Deberíamos dar con buena voluntad
“Cada uno dé como propuso en su corazón, no con tristeza ni por obligación porque Dios ama al dador alegre” (2 Corintios 9:7).

Debemos dar en proporción a las bendiciones que Dios nos ha dado 
“Cada uno dé como propuso en su corazón, no con tristeza ni por obligación porque Dios ama al dador alegre” (2 Corintios 9:7).

¿Debo diezmar cuando tengo deudas?
Debemos pagar primero lo que debemos a Dios, y Dios nos ayudará con las deudas. “¡Ofrece a Dios sacrificio de acción de gracias! ¡Paga tus votos al Altísimo! Invócame en el día de la angustia; yo te libraré, y tú me glorificarás” (Salmo 50:14-15).

¿Qué pasa si no tengo dinero para el diezmo?
Dios promete bendecirnos abundantamente si somos fieles a Él en entregar los diezmos y las ofrendas. “Traigan todo el diezmo al tesoro y haya alimento en mi casa. Pruébenme en esto, ha dicho el SEÑOR de los Ejércitos, si no les abriré las ventanas de los cielos y vaciaré sobre ustedes bendición hasta que sobreabunde” (Malaquías 3:10). ¡Pruébenlo! Si entregas el diezmo primero, Dios te bendecirá con lo que necesitas.

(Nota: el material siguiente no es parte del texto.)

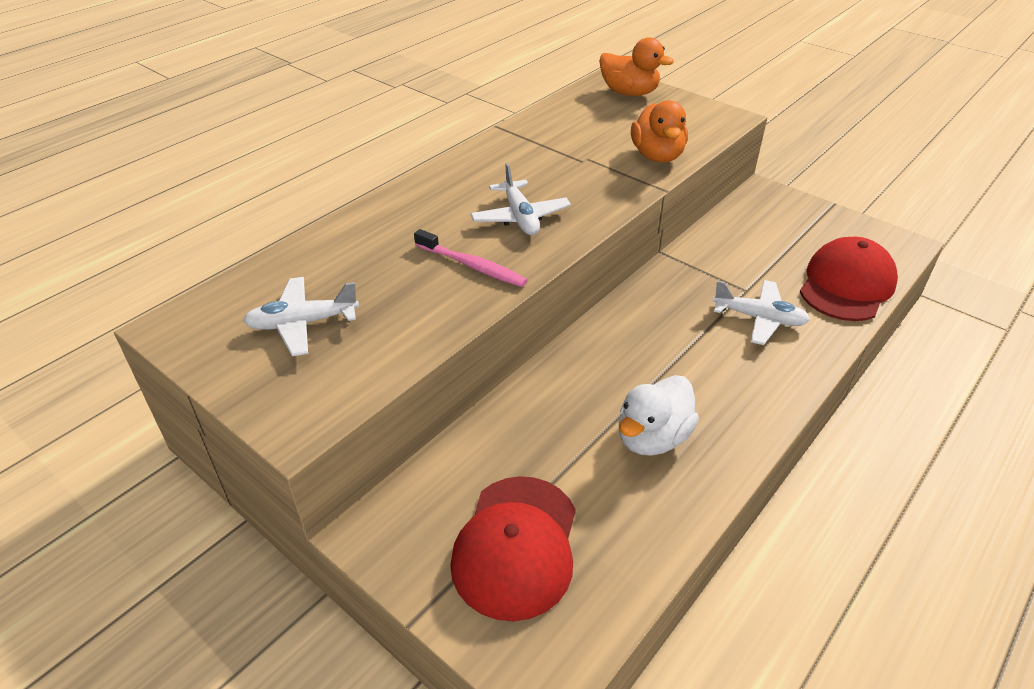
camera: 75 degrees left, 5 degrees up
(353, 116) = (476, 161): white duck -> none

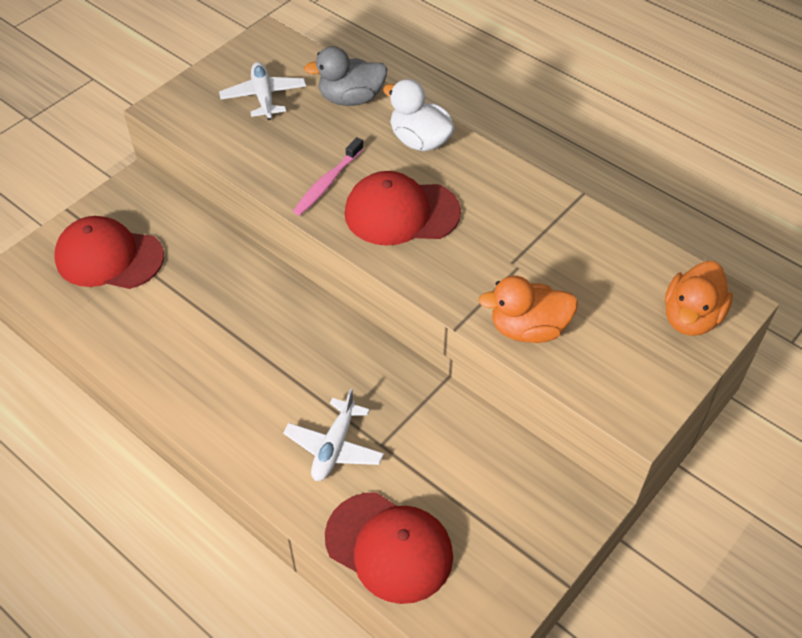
camera: 90 degrees right, 10 degrees up
(328, 252) = (351, 98): none -> grey duck
(520, 217) = (401, 213): white plane -> red cap
(652, 437) = (191, 341): white duck -> white duck (420, 141)

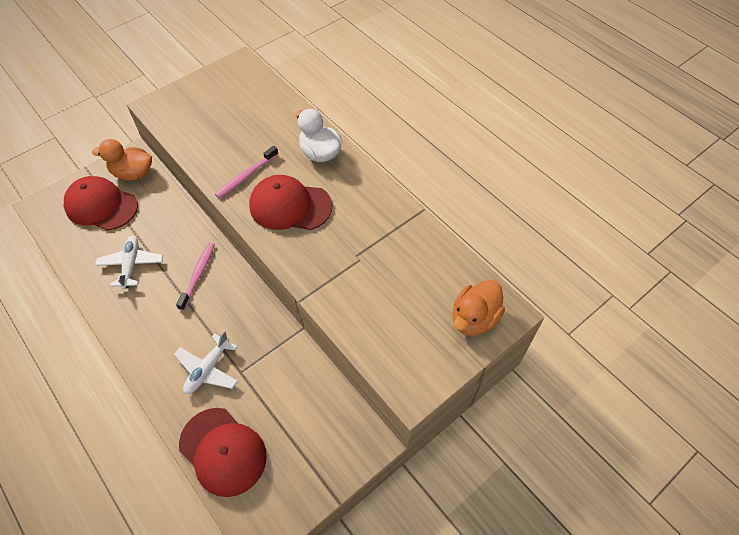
camera: 10 degrees right, 5 degrees up
(264, 97) = (223, 106): white plane -> white plane (131, 265)
(280, 329) = (198, 275): none -> pink toothbrush
(351, 98) = (282, 115): grey duck -> none
(528, 329) = (352, 309): orange duck -> orange duck (133, 173)

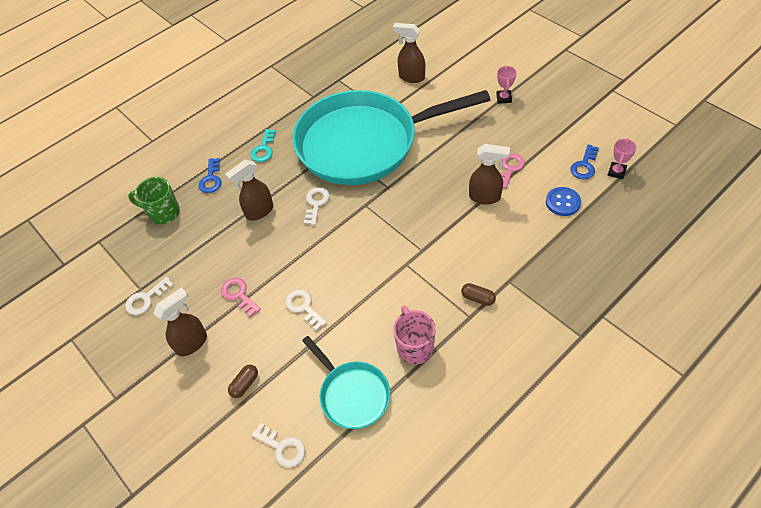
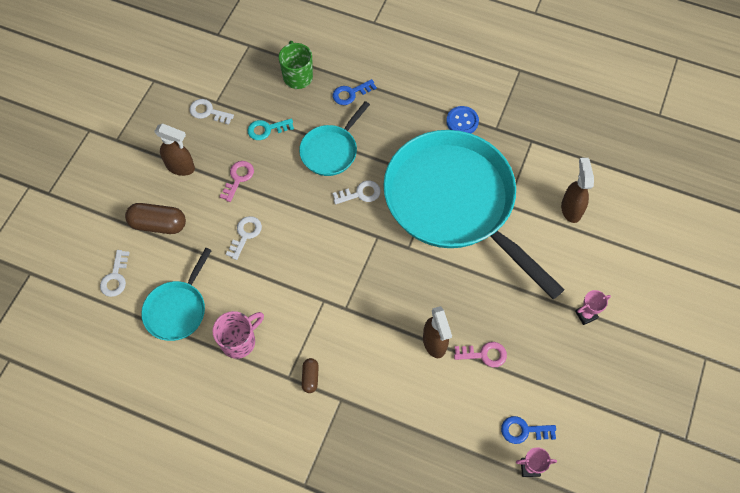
camera: 60 degrees right, 10 degrees up
(245, 384) = (158, 224): brown capsule -> brown capsule, size x1.85
(259, 211) = (331, 151): brown spray bottle -> turquoise pan
(264, 149) = (406, 118): turquoise key -> turquoise key (267, 129)
(562, 202) = (461, 422): blue button -> blue button (462, 121)

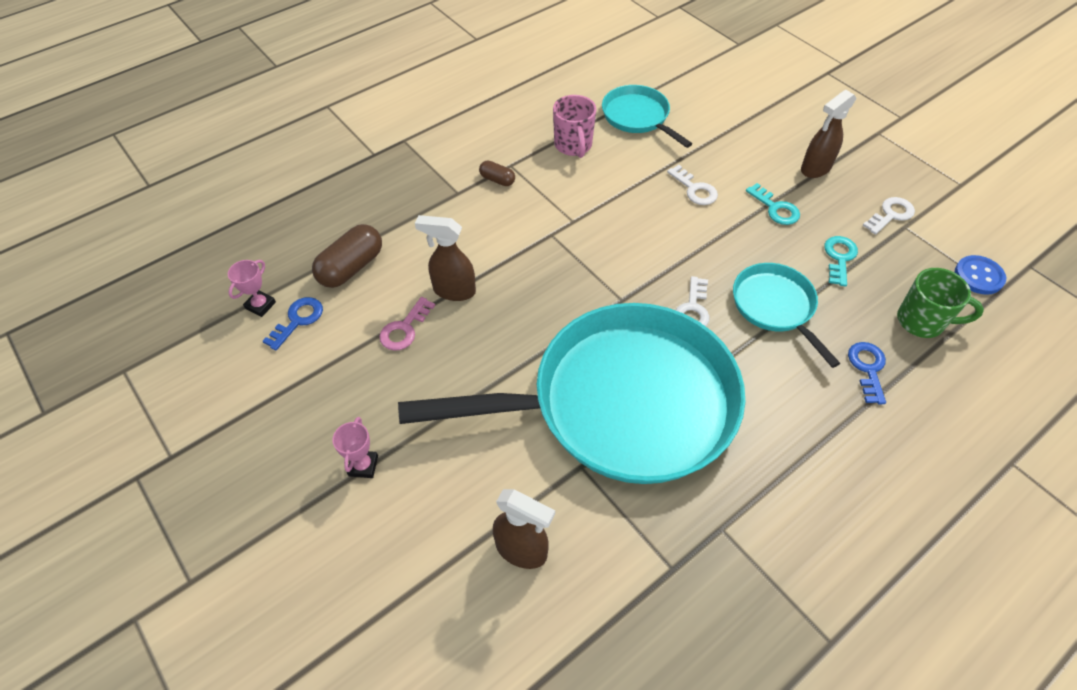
camera: 120 degrees right, 10 degrees down
(115, 277) = (700, 89): white key -> none
(158, 224) = (746, 132): brown capsule -> brown capsule (351, 267)
(238, 178) = (775, 208): pink key -> turquoise key
(462, 121) = (756, 486): blue button -> blue button (978, 276)

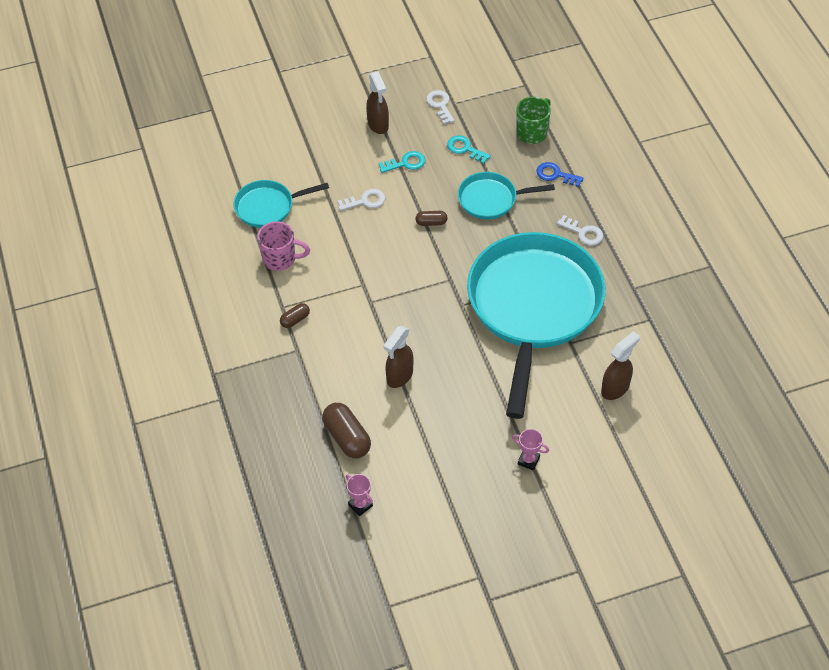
camera: 70 degrees left, 0 degrees up
(298, 320) = (386, 481): blue key -> none
(404, 329) = (423, 414): pink key -> none
(693, 309) = (474, 243): white key -> white key (583, 233)
(699, 257) = (431, 222): none -> brown capsule
(978, 276) = (510, 88): blue button -> none

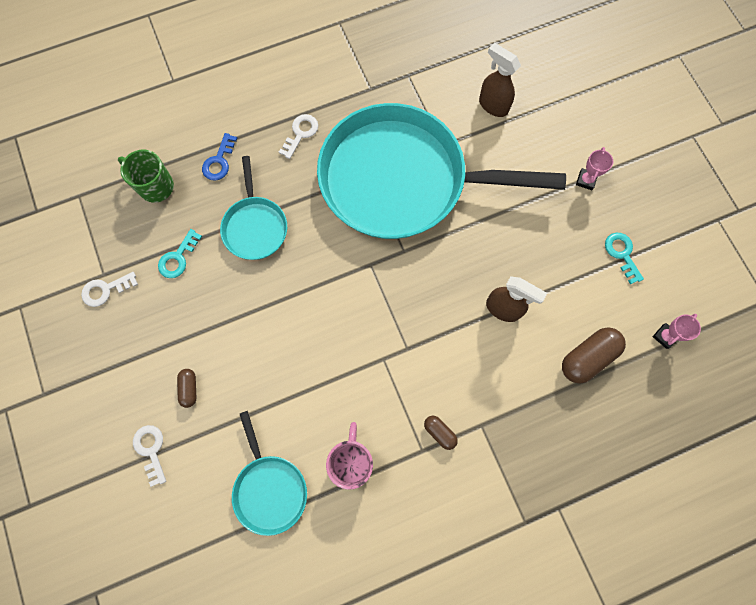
camera: 95 degrees left, 20 degrees up
(365, 201) = (259, 367): white key -> white key (151, 450)
(378, 125) = (135, 362): brown spray bottle -> none
(406, 163) = (199, 324): turquoise key -> turquoise key (622, 254)
(431, 222) = (290, 289): brown capsule -> brown capsule (189, 389)

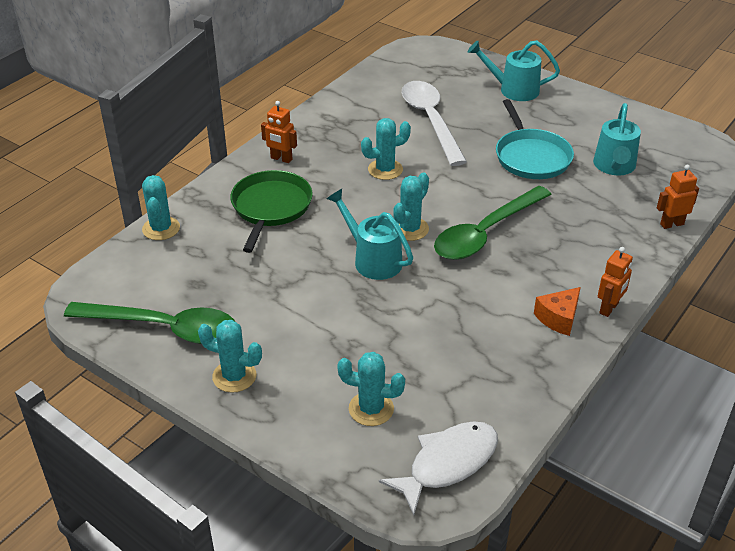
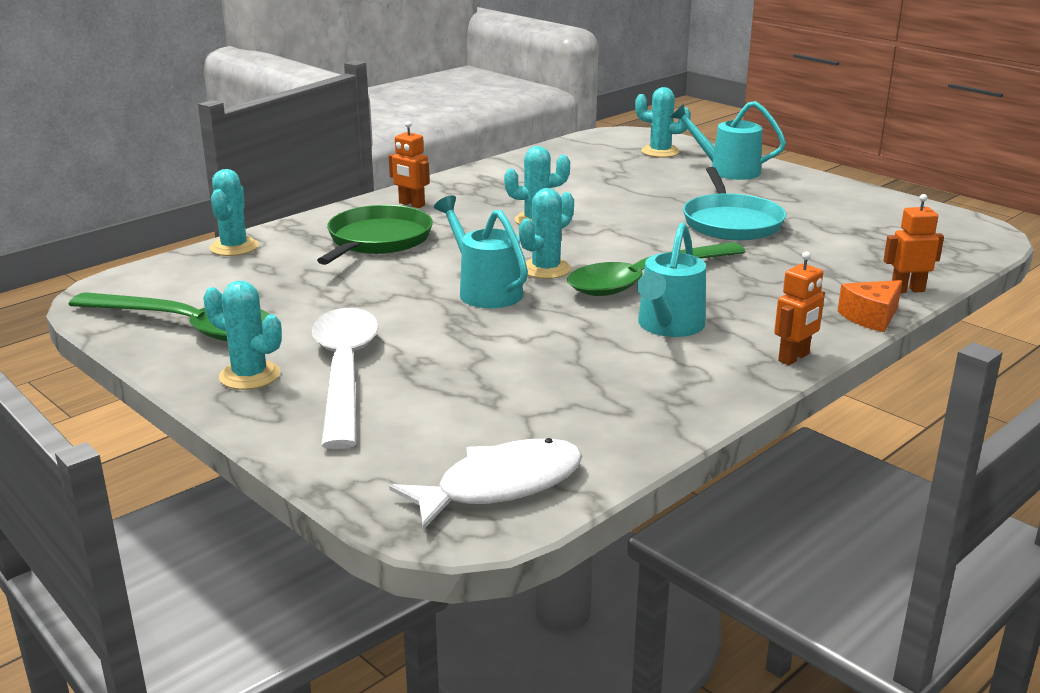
camera: 10 degrees right, 15 degrees down
(371, 409) = (417, 422): turquoise cactus -> turquoise cactus (660, 152)
(431, 121) = (612, 187): white spoon -> white spoon (344, 372)
(558, 318) = (718, 361): orange cheese -> orange cheese (871, 317)
(614, 167) = (840, 238): turquoise watering can -> turquoise watering can (668, 327)

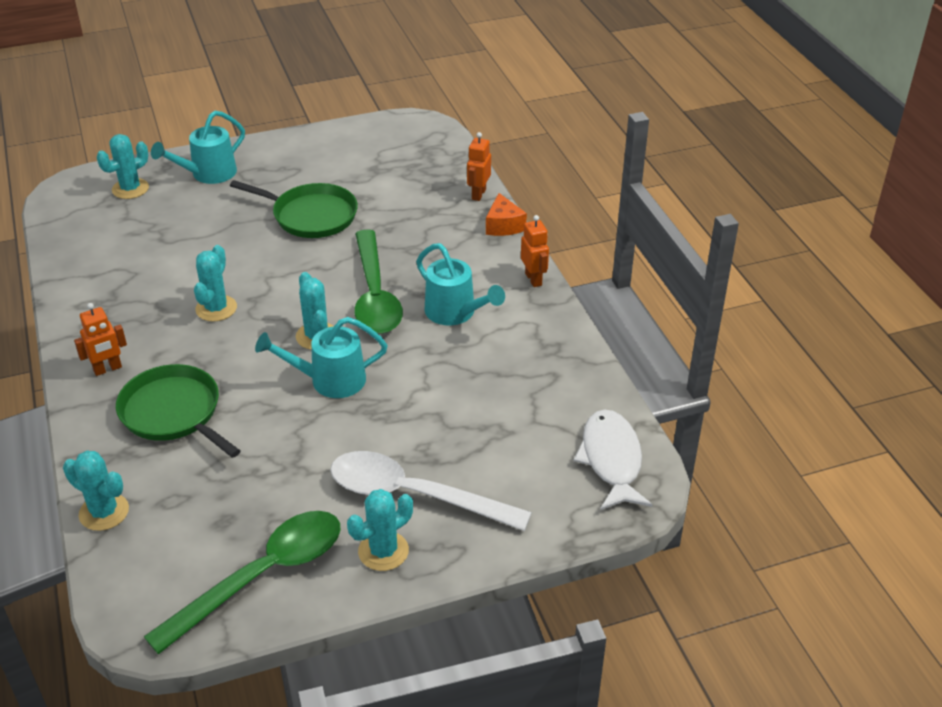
camera: 65 degrees left, 15 degrees up
(731, 222) = (311, 216): turquoise pan -> green pan

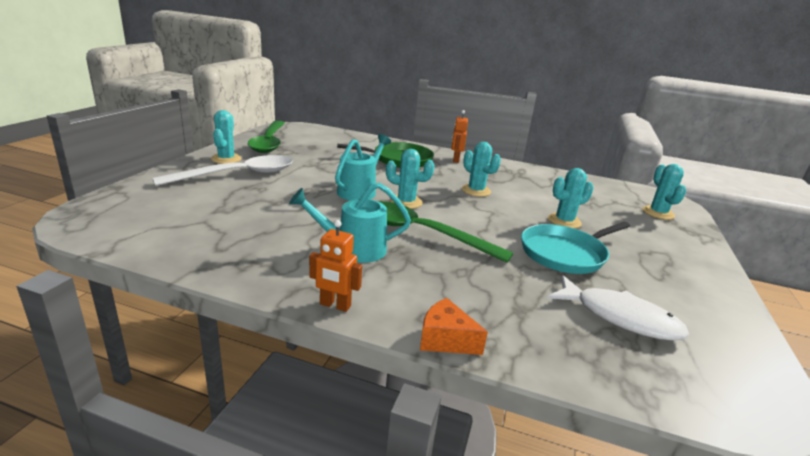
camera: 125 degrees right, 15 degrees down
(104, 512) = (359, 137): turquoise cactus -> turquoise cactus (564, 221)
(207, 174) = (668, 241): turquoise watering can -> none
(311, 216) = (565, 253): green pan -> turquoise pan
(478, 194) = (529, 358): orange robot -> none
(611, 460) = (118, 225): white fish -> white fish (620, 317)

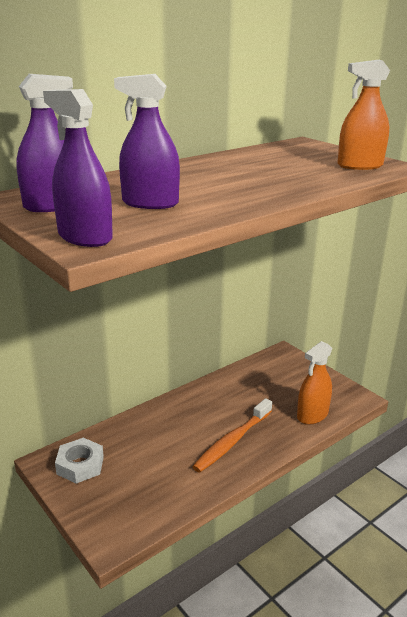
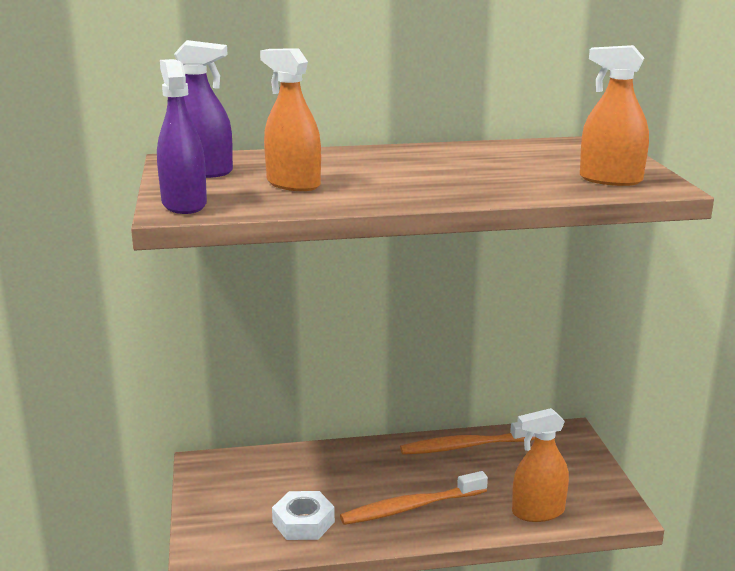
camera: 30 degrees right, 5 degrees down
(80, 465) = (230, 477): white nut -> white nut (303, 522)
(150, 203) = (293, 184): purple spray bottle -> orange spray bottle
(230, 383) = (466, 446): none -> orange toothbrush

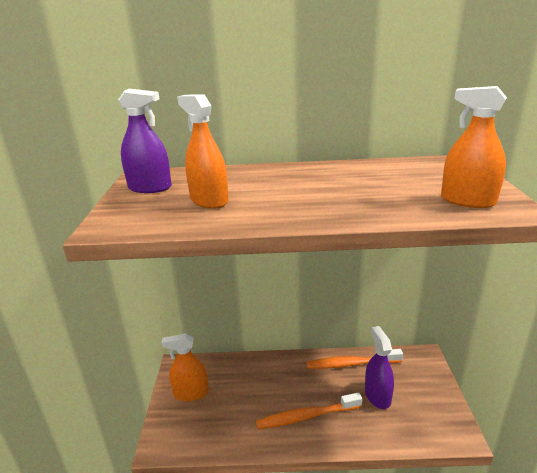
camera: 10 degrees right, 5 degrees up
(184, 204) = (116, 220): purple spray bottle -> purple spray bottle (377, 396)
(303, 522) = (231, 423): white nut -> none
(538, 511) = (397, 429): orange spray bottle -> orange spray bottle (191, 393)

¿Qué pasa si pienso que la iglesia es corrompida? ¿Aun así estoy obligado(a) a dar el diezmo y las ofrendas?
Las practicas del templo también eran corruptas en tiempos de Jesús, pero aun así Jesús reconocía que las ofrendas eran para Dios. “De cierto les digo que esta viuda pobre echó más que todos. Porque todos estos, de su abundancia echaron a las ofrendas; pero esta, de su pobreza echó todo el sustento que tenía” (Lucas 21:3-4). Jesús elogió a la mujer que dio una pequeña ofrenda. Aunque otros dieron más, lo hacían por motivos equivocados.

Jesús les recordó a sus discípulos que debían pagar impuestos al gobierno romano, aunque no quisieran. También les hizo comprender que pagar el diezmo a Dios tampoco era opcional. La gente se asombraba de sus palabras porque se daban cuenta que Jesús hablaba la verdad. “Entonces Jesús les dijo: ‘Den al César lo que es del César, y a Dios lo que es de Dios.’ Y se maravillaban de él” (Marcos 12:17).

No puedes superar a Dios en generosidad porque Él nos promete muchísimas bendiciones
“Den, y se les dará; medida buena, apretada, sacudida y rebosante se les dará en su regazo. Porque con la medida con que miden se les volverá a medir” (Lucas 6:38). God’s blessings are more amazing that what you could ever buy with that tithe money. He will abundantly take care of you as you choose to tithe.